[About this exercise]
The following data is to be repeated exactly, its pictures excluded.

(Collected data)
====

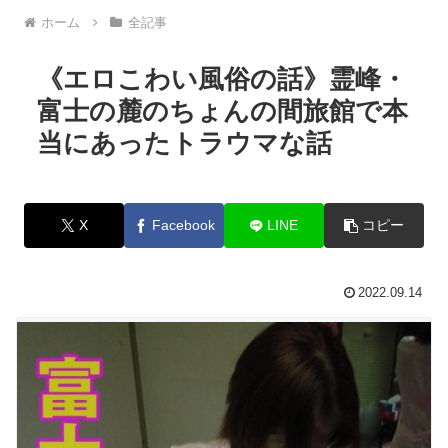
ホーム
全記事
《エロこわい風俗の話》霊峰・
富士の麓のちょんの間旅館で本
当にあったトラウマな話
X
Facebook
LINE
コピー
2022.09.14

====

[Finished task]
ホーム
全記事
《エロこわい風俗の話》霊峰・
富士の麓のちょんの間旅館で本
当にあったトラウマな話
X
Facebook
LINE
コピー
2022.09.14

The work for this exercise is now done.